- **TASK PROMPT**
Exact copy, pictures excluded: reproduce every record below.

- **Records from a dataset**
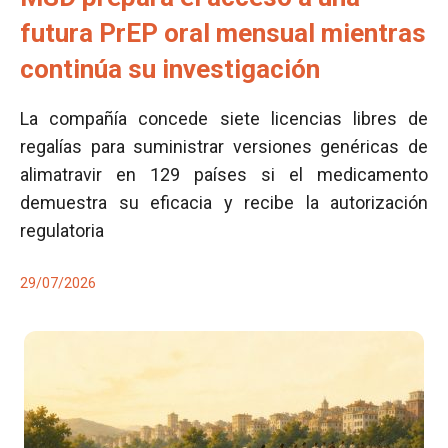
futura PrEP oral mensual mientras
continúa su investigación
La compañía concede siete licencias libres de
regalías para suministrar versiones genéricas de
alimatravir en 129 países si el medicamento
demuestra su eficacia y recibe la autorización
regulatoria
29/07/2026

- **SOLUTION TO THE PROBLEM**
futura PrEP oral mensual mientras
continúa su investigación
La compañía concede siete licencias libres de
regalías para suministrar versiones genéricas de
alimatravir en 129 países si el medicamento
demuestra su eficacia y recibe la autorización
regulatoria
29/07/2026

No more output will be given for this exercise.